先ほど玄関のチャイムを鳴らした人物は、12月30日の深夜2時にチャイムを鳴らした人物と同じなのだろうか。
深夜2時にチャイムを押すということ。
そして先ほどチャイムを鳴らした人物も、私からの応答に全く答えず、玄関前から姿を消している。

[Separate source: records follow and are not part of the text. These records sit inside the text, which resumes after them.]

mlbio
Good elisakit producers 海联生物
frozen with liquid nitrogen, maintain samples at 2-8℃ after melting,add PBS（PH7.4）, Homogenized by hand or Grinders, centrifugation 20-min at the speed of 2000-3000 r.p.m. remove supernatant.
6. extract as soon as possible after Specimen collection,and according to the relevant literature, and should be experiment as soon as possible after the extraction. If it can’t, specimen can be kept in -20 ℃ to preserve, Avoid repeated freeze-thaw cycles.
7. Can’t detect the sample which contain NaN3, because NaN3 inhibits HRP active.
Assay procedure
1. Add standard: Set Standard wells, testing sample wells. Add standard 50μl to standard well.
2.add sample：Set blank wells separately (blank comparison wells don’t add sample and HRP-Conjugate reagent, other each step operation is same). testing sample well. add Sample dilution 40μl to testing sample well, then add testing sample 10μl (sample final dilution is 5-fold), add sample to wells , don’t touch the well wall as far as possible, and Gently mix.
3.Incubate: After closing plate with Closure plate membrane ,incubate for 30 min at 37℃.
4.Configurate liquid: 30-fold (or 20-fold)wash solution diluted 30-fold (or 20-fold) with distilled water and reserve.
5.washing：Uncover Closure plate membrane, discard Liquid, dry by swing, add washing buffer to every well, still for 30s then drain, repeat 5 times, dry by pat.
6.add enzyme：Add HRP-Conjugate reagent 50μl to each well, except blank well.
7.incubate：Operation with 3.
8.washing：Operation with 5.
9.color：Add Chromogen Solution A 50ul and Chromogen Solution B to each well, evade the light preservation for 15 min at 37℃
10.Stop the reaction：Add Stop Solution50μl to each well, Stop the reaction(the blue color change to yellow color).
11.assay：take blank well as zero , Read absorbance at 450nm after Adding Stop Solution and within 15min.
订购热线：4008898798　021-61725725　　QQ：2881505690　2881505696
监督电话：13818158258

この二つの行動には同じような狂気の匂いがした。だから私は、この二人の人物は同じなのだろうと結論付けた。
でも、なぜそのようなことをしたのだろうか。
その目的はどこにあるのだろうか。
部屋で一人そんなことを考えていた。
同じマンションに住む人からの苦情だとしたら、すぐに姿を消すというのもおかしい。誰かのいたずらだとしても、そもそもなぜそのようないたずらをするのかも私には理解できなかった。そして、その理解できなさが、不気味な恐怖を私に運んできた。
そして、夕方ごろだろうか。
再び、ピンポーンとチャイムが鳴らされた。
私はインターフォンに出ることも無く、すぐにドアに向かった。そしてドアの覗き窓から外を覗き込んだ。チャイムが鳴ってすぐに玄関に向かったはずなのに、その覗き窓から見える私の玄関前の空間には誰の姿も映していなかった。
「え?」
なぜ、そこに誰もいないのか。
そこに誰もいないということは、チャイムを鳴らした人物はすぐにそこを立ち去ったということを示している。それこそ私に何かしら用事があってそのチャイムを鳴らしたのではないことは明らかだった。もし私に用事があってチャイムを鳴らしていたのだとしたら、少なくともその場にしばらくは居るはず。
いたずらなのか。
ただ、この一連のいたずらが同一人物だとしたら、わざわざ12月30日の深夜2時に私の玄関前まで訪れてチャイムを鳴らすという行為が、単純ないたずらという範疇を超えていた。
そこにはいたずらを超えた「悪意」が潜んでいる気がした。
そしてその「悪意」がなぜ自分に向けられたのか、まったく心当たりが無かった。